** What to work on **
Copy the records word for word. Pictures do not go in.

━━━━━━━━

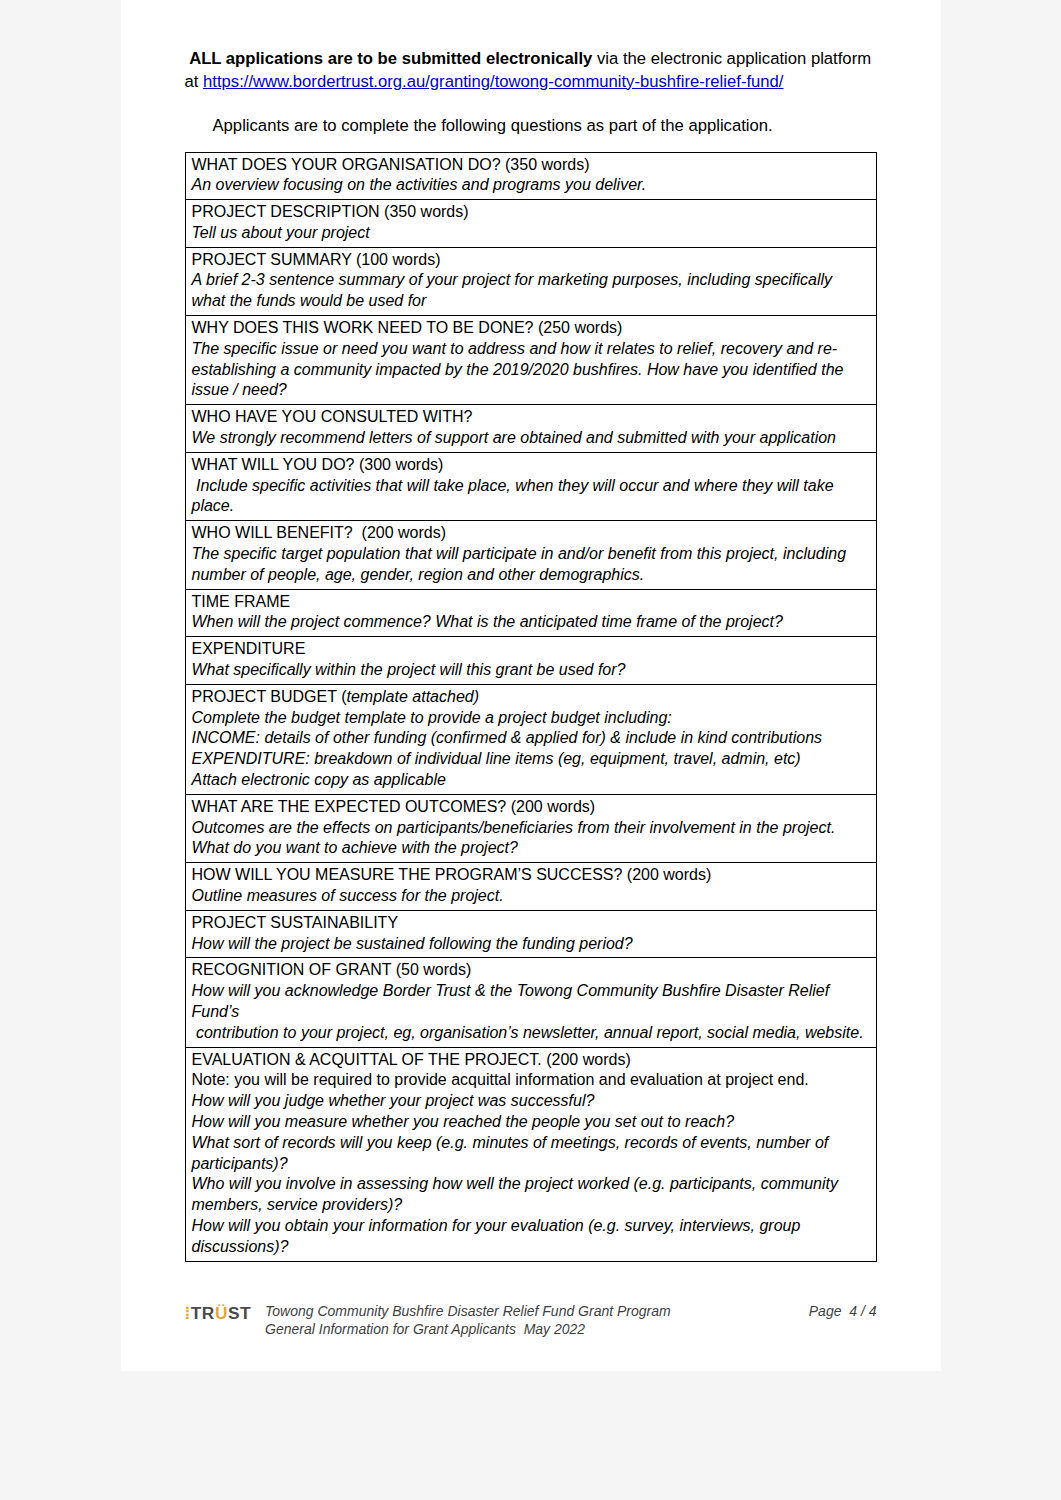ALL applications are to be submitted electronically via the electronic application platform at https://www.bordertrust.org.au/granting/towong-community-bushfire-relief-fund/
Applicants are to complete the following questions as part of the application.
| WHAT DOES YOUR ORGANISATION DO? (350 words) An overview focusing on the activities and programs you deliver. |
| PROJECT DESCRIPTION (350 words) Tell us about your project |
| PROJECT SUMMARY (100 words) A brief 2-3 sentence summary of your project for marketing purposes, including specifically what the funds would be used for |
| WHY DOES THIS WORK NEED TO BE DONE? (250 words) The specific issue or need you want to address and how it relates to relief, recovery and re-establishing a community impacted by the 2019/2020 bushfires. How have you identified the issue / need? |
| WHO HAVE YOU CONSULTED WITH? We strongly recommend letters of support are obtained and submitted with your application |
| WHAT WILL YOU DO? (300 words) Include specific activities that will take place, when they will occur and where they will take place. |
| WHO WILL BENEFIT? (200 words) The specific target population that will participate in and/or benefit from this project, including number of people, age, gender, region and other demographics. |
| TIME FRAME When will the project commence? What is the anticipated time frame of the project? |
| EXPENDITURE What specifically within the project will this grant be used for? |
| PROJECT BUDGET ( template attached) Complete the budget template to provide a project budget including: INCOME: details of other funding (confirmed & applied for) & include in kind contributions EXPENDITURE: breakdown of individual line items (eg, equipment, travel, admin, etc) Attach electronic copy as applicable |
| WHAT ARE THE EXPECTED OUTCOMES? (200 words) Outcomes are the effects on participants/beneficiaries from their involvement in the project. What do you want to achieve with the project? |
| HOW WILL YOU MEASURE THE PROGRAM’S SUCCESS? (200 words) Outline measures of success for the project. |
| PROJECT SUSTAINABILITY How will the project be sustained following the funding period? |
| RECOGNITION OF GRANT (50 words) How will you acknowledge Border Trust & the Towong Community Bushfire Disaster Relief Fund’s contribution to your project, eg, organisation’s newsletter, annual report, social media, website. |
| EVALUATION & ACQUITTAL OF THE PROJECT. (200 words) Note: you will be required to provide acquittal information and evaluation at project end. How will you judge whether your project was successful? How will you measure whether you reached the people you set out to reach? What sort of records will you keep (e.g. minutes of meetings, records of events, number of participants)? Who will you involve in assessing how well the project worked (e.g. participants, community members, service providers)? How will you obtain your information for your evaluation (e.g. survey, interviews, group discussions)? |
⁞TRÜST
Towong Community Bushfire Disaster Relief Fund Grant Program
General Information for Grant Applicants May 2022
Page 4 / 4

━━━━━━━━

** Solution below **
ALL applications are to be submitted electronically via the electronic application platform at https://www.bordertrust.org.au/granting/towong-community-bushfire-relief-fund/
Applicants are to complete the following questions as part of the application.
| WHAT DOES YOUR ORGANISATION DO? (350 words) An overview focusing on the activities and programs you deliver. |
| PROJECT DESCRIPTION (350 words) Tell us about your project |
| PROJECT SUMMARY (100 words) A brief 2-3 sentence summary of your project for marketing purposes, including specifically what the funds would be used for |
| WHY DOES THIS WORK NEED TO BE DONE? (250 words) The specific issue or need you want to address and how it relates to relief, recovery and re-establishing a community impacted by the 2019/2020 bushfires. How have you identified the issue / need? |
| WHO HAVE YOU CONSULTED WITH? We strongly recommend letters of support are obtained and submitted with your application |
| WHAT WILL YOU DO? (300 words) Include specific activities that will take place, when they will occur and where they will take place. |
| WHO WILL BENEFIT? (200 words) The specific target population that will participate in and/or benefit from this project, including number of people, age, gender, region and other demographics. |
| TIME FRAME When will the project commence? What is the anticipated time frame of the project? |
| EXPENDITURE What specifically within the project will this grant be used for? |
| PROJECT BUDGET ( template attached) Complete the budget template to provide a project budget including: INCOME: details of other funding (confirmed & applied for) & include in kind contributions EXPENDITURE: breakdown of individual line items (eg, equipment, travel, admin, etc) Attach electronic copy as applicable |
| WHAT ARE THE EXPECTED OUTCOMES? (200 words) Outcomes are the effects on participants/beneficiaries from their involvement in the project. What do you want to achieve with the project? |
| HOW WILL YOU MEASURE THE PROGRAM’S SUCCESS? (200 words) Outline measures of success for the project. |
| PROJECT SUSTAINABILITY How will the project be sustained following the funding period? |
| RECOGNITION OF GRANT (50 words) How will you acknowledge Border Trust & the Towong Community Bushfire Disaster Relief Fund’s contribution to your project, eg, organisation’s newsletter, annual report, social media, website. |
| EVALUATION & ACQUITTAL OF THE PROJECT. (200 words) Note: you will be required to provide acquittal information and evaluation at project end. How will you judge whether your project was successful? How will you measure whether you reached the people you set out to reach? What sort of records will you keep (e.g. minutes of meetings, records of events, number of participants)? Who will you involve in assessing how well the project worked (e.g. participants, community members, service providers)? How will you obtain your information for your evaluation (e.g. survey, interviews, group discussions)? |
⁞TRÜST
Towong Community Bushfire Disaster Relief Fund Grant Program
General Information for Grant Applicants May 2022
Page 4 / 4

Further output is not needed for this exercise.